Count the lines below that contain the word "üzerinde" and give only that number.

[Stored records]
------------------------------------------------

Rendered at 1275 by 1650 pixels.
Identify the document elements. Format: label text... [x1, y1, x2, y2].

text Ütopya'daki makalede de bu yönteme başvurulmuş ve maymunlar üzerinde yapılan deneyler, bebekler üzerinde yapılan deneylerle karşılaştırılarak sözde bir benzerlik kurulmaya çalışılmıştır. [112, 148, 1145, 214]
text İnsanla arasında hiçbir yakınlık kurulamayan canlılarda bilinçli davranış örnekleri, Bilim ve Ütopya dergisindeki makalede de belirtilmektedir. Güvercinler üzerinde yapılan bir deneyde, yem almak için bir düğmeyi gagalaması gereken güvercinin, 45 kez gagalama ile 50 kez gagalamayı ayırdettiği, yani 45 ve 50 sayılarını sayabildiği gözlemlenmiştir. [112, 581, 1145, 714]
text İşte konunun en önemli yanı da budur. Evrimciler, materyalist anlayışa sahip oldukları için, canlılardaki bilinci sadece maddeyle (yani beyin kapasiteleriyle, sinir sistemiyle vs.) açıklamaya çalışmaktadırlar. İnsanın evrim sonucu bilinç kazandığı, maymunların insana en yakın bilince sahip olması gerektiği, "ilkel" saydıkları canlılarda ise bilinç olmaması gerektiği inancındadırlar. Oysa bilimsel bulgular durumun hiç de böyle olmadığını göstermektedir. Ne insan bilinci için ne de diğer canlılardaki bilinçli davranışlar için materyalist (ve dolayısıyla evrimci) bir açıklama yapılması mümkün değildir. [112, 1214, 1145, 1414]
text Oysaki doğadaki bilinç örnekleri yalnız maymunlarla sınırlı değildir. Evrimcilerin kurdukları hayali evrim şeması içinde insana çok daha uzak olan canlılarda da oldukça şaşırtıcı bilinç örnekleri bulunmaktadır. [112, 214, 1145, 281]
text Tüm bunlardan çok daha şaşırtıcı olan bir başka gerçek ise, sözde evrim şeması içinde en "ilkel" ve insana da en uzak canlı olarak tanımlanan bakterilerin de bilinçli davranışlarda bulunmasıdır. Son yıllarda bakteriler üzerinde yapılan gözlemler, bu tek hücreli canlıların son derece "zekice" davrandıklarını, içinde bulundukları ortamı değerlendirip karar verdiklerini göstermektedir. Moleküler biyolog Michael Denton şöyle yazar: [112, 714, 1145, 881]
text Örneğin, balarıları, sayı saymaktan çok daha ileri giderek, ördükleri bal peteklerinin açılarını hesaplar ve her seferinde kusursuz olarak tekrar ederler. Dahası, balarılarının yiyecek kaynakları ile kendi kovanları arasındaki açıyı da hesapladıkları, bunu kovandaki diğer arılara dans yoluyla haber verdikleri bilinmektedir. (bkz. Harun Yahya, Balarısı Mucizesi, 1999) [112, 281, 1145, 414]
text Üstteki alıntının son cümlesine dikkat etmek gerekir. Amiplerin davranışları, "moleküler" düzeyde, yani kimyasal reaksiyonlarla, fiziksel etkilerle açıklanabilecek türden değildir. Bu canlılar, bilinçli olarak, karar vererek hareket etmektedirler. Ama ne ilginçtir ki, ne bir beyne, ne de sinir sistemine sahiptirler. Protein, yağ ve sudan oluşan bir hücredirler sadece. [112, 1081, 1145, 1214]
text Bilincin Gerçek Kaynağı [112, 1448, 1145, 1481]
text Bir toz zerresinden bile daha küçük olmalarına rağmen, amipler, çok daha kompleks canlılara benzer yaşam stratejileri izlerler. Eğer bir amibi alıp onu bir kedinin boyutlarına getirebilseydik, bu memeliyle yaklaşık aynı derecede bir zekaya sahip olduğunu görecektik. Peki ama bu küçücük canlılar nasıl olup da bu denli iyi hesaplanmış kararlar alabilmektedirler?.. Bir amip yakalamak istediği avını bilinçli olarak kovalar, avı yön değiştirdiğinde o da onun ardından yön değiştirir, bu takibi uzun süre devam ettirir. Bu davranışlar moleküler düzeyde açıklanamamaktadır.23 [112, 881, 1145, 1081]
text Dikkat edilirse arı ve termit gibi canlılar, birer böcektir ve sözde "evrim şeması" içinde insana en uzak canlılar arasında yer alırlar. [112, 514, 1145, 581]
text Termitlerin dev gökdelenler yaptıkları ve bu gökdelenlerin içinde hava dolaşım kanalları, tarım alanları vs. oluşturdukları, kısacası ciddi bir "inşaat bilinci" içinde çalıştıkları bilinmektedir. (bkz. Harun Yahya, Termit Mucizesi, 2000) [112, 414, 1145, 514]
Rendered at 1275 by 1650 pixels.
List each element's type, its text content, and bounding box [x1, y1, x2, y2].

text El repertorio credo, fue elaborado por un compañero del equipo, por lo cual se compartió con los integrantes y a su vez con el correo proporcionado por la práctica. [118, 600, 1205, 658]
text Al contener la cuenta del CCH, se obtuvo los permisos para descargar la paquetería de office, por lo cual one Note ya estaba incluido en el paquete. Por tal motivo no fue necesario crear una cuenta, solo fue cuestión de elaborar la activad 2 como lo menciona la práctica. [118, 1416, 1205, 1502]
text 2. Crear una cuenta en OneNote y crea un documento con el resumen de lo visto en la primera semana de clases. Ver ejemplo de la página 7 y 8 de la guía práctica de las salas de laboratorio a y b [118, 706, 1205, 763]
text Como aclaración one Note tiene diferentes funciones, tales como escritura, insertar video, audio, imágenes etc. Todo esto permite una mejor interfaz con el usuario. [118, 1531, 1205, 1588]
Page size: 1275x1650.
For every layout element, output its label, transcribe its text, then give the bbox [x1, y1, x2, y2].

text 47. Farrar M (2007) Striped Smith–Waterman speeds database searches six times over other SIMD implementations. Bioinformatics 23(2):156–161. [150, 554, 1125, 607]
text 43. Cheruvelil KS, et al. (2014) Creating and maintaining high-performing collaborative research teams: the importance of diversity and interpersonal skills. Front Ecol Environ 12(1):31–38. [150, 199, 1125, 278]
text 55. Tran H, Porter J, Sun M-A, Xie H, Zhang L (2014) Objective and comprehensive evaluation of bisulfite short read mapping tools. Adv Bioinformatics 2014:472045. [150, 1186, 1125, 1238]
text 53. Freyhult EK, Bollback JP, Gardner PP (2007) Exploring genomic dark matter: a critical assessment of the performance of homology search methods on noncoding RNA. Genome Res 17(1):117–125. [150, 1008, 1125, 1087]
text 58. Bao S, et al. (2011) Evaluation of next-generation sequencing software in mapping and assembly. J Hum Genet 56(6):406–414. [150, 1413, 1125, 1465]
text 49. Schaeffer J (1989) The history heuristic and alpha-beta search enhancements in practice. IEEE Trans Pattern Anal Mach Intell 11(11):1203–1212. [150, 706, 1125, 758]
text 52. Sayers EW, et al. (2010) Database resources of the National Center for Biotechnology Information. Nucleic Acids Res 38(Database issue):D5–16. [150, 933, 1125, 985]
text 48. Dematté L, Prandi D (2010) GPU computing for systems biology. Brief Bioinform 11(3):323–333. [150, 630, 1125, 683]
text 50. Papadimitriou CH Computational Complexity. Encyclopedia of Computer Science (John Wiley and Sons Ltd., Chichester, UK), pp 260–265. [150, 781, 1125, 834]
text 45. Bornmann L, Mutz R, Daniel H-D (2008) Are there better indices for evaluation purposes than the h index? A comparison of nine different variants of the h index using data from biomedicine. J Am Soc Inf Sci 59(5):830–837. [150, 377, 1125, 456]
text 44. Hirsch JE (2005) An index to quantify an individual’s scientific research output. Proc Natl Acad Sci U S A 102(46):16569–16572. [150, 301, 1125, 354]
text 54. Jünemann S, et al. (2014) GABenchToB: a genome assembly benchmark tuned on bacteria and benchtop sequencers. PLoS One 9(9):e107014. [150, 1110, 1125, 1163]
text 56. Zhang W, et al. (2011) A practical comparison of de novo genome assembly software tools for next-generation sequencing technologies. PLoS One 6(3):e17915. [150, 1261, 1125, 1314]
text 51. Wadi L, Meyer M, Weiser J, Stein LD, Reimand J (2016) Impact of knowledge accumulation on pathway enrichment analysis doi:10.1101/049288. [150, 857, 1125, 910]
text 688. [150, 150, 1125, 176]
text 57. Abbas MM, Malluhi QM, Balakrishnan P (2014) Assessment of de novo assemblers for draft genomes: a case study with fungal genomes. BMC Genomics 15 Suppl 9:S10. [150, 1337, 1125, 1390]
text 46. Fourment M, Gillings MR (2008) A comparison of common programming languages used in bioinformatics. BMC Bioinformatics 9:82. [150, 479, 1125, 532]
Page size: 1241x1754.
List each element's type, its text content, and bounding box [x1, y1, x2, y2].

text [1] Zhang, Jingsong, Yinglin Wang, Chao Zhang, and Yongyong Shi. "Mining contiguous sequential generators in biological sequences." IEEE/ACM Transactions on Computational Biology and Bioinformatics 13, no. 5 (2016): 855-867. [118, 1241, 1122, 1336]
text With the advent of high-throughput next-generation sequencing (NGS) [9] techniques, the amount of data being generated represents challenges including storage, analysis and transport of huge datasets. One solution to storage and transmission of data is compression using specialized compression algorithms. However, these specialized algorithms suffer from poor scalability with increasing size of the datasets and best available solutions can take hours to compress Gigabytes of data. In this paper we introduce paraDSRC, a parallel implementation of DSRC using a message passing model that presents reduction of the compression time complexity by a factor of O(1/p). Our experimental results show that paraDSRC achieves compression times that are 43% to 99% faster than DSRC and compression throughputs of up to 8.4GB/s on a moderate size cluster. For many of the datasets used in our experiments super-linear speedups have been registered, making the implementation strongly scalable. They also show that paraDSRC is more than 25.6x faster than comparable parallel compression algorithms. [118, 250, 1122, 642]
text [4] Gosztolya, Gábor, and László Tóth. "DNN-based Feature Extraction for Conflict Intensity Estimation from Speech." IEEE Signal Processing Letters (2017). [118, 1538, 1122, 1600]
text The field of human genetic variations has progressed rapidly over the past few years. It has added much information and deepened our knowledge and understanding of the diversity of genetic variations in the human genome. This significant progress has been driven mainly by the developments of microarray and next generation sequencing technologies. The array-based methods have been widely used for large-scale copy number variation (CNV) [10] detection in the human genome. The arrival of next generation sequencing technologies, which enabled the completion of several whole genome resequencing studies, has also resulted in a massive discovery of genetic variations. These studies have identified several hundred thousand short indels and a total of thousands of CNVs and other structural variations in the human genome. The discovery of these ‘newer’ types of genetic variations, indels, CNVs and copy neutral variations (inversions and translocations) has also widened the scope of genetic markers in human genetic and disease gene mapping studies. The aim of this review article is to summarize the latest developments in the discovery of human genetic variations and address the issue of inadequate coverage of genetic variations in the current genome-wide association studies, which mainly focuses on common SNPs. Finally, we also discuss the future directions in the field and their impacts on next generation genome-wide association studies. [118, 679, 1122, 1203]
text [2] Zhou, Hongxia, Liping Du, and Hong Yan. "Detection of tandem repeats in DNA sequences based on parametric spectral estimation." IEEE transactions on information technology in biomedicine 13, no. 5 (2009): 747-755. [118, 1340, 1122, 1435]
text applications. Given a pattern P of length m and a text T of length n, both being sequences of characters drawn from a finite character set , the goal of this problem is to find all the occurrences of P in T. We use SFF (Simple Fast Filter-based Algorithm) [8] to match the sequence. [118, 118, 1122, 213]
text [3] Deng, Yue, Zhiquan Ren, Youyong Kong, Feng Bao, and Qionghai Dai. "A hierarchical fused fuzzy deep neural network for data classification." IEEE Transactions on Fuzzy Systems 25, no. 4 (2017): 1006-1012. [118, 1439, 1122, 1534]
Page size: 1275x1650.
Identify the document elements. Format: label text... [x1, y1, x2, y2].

------------------------------------------------

## SOLUTION FOR THIS PROBLEM
3